Description of the task
Please return the full listing below without altering anything.

Extracted entries
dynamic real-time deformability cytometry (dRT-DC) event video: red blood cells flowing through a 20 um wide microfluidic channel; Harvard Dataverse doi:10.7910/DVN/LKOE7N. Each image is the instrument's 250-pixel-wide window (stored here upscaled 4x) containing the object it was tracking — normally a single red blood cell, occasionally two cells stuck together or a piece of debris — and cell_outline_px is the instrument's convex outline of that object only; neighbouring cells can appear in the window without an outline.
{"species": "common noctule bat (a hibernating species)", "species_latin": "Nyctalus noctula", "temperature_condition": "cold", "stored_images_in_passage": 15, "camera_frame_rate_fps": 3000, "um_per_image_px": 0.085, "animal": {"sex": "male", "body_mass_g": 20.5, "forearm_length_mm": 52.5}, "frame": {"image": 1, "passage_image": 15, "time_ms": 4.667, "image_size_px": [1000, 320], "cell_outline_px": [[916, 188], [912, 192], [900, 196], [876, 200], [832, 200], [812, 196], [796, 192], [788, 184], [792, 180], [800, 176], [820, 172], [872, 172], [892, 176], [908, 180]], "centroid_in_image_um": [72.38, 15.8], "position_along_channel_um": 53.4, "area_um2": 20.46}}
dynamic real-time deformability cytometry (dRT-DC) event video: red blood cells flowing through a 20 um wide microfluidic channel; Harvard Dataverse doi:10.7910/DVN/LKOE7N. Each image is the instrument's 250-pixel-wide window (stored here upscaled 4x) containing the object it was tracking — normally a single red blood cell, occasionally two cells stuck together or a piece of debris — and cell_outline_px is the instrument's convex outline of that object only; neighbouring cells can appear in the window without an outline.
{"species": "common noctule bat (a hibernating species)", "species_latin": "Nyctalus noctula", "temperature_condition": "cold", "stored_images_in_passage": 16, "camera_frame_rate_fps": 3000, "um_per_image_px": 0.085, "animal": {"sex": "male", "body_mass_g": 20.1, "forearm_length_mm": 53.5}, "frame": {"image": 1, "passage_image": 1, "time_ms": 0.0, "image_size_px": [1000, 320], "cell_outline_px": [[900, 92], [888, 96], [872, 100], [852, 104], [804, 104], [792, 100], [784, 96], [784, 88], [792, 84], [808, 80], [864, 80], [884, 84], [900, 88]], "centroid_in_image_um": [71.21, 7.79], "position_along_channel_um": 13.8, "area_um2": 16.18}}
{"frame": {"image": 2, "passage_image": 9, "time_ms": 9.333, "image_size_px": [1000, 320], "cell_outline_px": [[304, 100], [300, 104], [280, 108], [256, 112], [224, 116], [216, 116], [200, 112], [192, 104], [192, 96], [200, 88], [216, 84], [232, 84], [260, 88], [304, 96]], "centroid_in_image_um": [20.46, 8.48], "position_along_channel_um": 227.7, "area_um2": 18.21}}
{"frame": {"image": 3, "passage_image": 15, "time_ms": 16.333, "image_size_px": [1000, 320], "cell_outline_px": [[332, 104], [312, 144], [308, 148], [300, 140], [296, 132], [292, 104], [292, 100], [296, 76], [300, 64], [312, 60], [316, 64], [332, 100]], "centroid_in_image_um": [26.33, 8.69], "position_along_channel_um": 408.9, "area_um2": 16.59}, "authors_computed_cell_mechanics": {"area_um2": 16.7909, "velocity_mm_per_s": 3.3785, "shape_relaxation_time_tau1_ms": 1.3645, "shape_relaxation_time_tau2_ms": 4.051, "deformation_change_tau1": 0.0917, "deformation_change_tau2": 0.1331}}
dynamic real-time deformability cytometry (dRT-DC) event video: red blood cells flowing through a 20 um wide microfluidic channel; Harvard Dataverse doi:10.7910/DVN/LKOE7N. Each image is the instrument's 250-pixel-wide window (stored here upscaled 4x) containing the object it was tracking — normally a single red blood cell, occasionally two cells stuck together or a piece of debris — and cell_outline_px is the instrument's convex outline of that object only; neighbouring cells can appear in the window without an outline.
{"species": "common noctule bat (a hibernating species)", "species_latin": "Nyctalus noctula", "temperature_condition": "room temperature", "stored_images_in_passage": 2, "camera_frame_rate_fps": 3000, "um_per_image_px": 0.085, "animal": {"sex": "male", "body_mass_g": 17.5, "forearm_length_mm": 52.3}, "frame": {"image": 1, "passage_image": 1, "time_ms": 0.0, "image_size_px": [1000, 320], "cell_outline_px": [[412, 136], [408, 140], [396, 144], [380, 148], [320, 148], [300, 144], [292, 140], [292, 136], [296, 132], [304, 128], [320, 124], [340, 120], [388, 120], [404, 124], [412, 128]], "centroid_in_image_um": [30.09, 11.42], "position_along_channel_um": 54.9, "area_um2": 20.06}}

Answer to this problem
dynamic real-time deformability cytometry (dRT-DC) event video: red blood cells flowing through a 20 um wide microfluidic channel; Harvard Dataverse doi:10.7910/DVN/LKOE7N. Each image is the instrument's 250-pixel-wide window (stored here upscaled 4x) containing the object it was tracking — normally a single red blood cell, occasionally two cells stuck together or a piece of debris — and cell_outline_px is the instrument's convex outline of that object only; neighbouring cells can appear in the window without an outline.
{"species": "common noctule bat (a hibernating species)", "species_latin": "Nyctalus noctula", "temperature_condition": "cold", "stored_images_in_passage": 15, "camera_frame_rate_fps": 3000, "um_per_image_px": 0.085, "animal": {"sex": "male", "body_mass_g": 20.5, "forearm_length_mm": 52.5}, "frame": {"image": 1, "passage_image": 15, "time_ms": 4.667, "image_size_px": [1000, 320], "cell_outline_px": [[916, 188], [912, 192], [900, 196], [876, 200], [832, 200], [812, 196], [796, 192], [788, 184], [792, 180], [800, 176], [820, 172], [872, 172], [892, 176], [908, 180]], "centroid_in_image_um": [72.38, 15.8], "position_along_channel_um": 53.4, "area_um2": 20.46}}
dynamic real-time deformability cytometry (dRT-DC) event video: red blood cells flowing through a 20 um wide microfluidic channel; Harvard Dataverse doi:10.7910/DVN/LKOE7N. Each image is the instrument's 250-pixel-wide window (stored here upscaled 4x) containing the object it was tracking — normally a single red blood cell, occasionally two cells stuck together or a piece of debris — and cell_outline_px is the instrument's convex outline of that object only; neighbouring cells can appear in the window without an outline.
{"species": "common noctule bat (a hibernating species)", "species_latin": "Nyctalus noctula", "temperature_condition": "cold", "stored_images_in_passage": 16, "camera_frame_rate_fps": 3000, "um_per_image_px": 0.085, "animal": {"sex": "male", "body_mass_g": 20.1, "forearm_length_mm": 53.5}, "frame": {"image": 1, "passage_image": 1, "time_ms": 0.0, "image_size_px": [1000, 320], "cell_outline_px": [[900, 92], [888, 96], [872, 100], [852, 104], [804, 104], [792, 100], [784, 96], [784, 88], [792, 84], [808, 80], [864, 80], [884, 84], [900, 88]], "centroid_in_image_um": [71.21, 7.79], "position_along_channel_um": 13.8, "area_um2": 16.18}}
{"frame": {"image": 2, "passage_image": 9, "time_ms": 9.333, "image_size_px": [1000, 320], "cell_outline_px": [[304, 100], [300, 104], [280, 108], [256, 112], [224, 116], [216, 116], [200, 112], [192, 104], [192, 96], [200, 88], [216, 84], [232, 84], [260, 88], [304, 96]], "centroid_in_image_um": [20.46, 8.48], "position_along_channel_um": 227.7, "area_um2": 18.21}}
{"frame": {"image": 3, "passage_image": 15, "time_ms": 16.333, "image_size_px": [1000, 320], "cell_outline_px": [[332, 104], [312, 144], [308, 148], [300, 140], [296, 132], [292, 104], [292, 100], [296, 76], [300, 64], [312, 60], [316, 64], [332, 100]], "centroid_in_image_um": [26.33, 8.69], "position_along_channel_um": 408.9, "area_um2": 16.59}, "authors_computed_cell_mechanics": {"area_um2": 16.7909, "velocity_mm_per_s": 3.3785, "shape_relaxation_time_tau1_ms": 1.3645, "shape_relaxation_time_tau2_ms": 4.051, "deformation_change_tau1": 0.0917, "deformation_change_tau2": 0.1331}}
dynamic real-time deformability cytometry (dRT-DC) event video: red blood cells flowing through a 20 um wide microfluidic channel; Harvard Dataverse doi:10.7910/DVN/LKOE7N. Each image is the instrument's 250-pixel-wide window (stored here upscaled 4x) containing the object it was tracking — normally a single red blood cell, occasionally two cells stuck together or a piece of debris — and cell_outline_px is the instrument's convex outline of that object only; neighbouring cells can appear in the window without an outline.
{"species": "common noctule bat (a hibernating species)", "species_latin": "Nyctalus noctula", "temperature_condition": "room temperature", "stored_images_in_passage": 2, "camera_frame_rate_fps": 3000, "um_per_image_px": 0.085, "animal": {"sex": "male", "body_mass_g": 17.5, "forearm_length_mm": 52.3}, "frame": {"image": 1, "passage_image": 1, "time_ms": 0.0, "image_size_px": [1000, 320], "cell_outline_px": [[412, 136], [408, 140], [396, 144], [380, 148], [320, 148], [300, 144], [292, 140], [292, 136], [296, 132], [304, 128], [320, 124], [340, 120], [388, 120], [404, 124], [412, 128]], "centroid_in_image_um": [30.09, 11.42], "position_along_channel_um": 54.9, "area_um2": 20.06}}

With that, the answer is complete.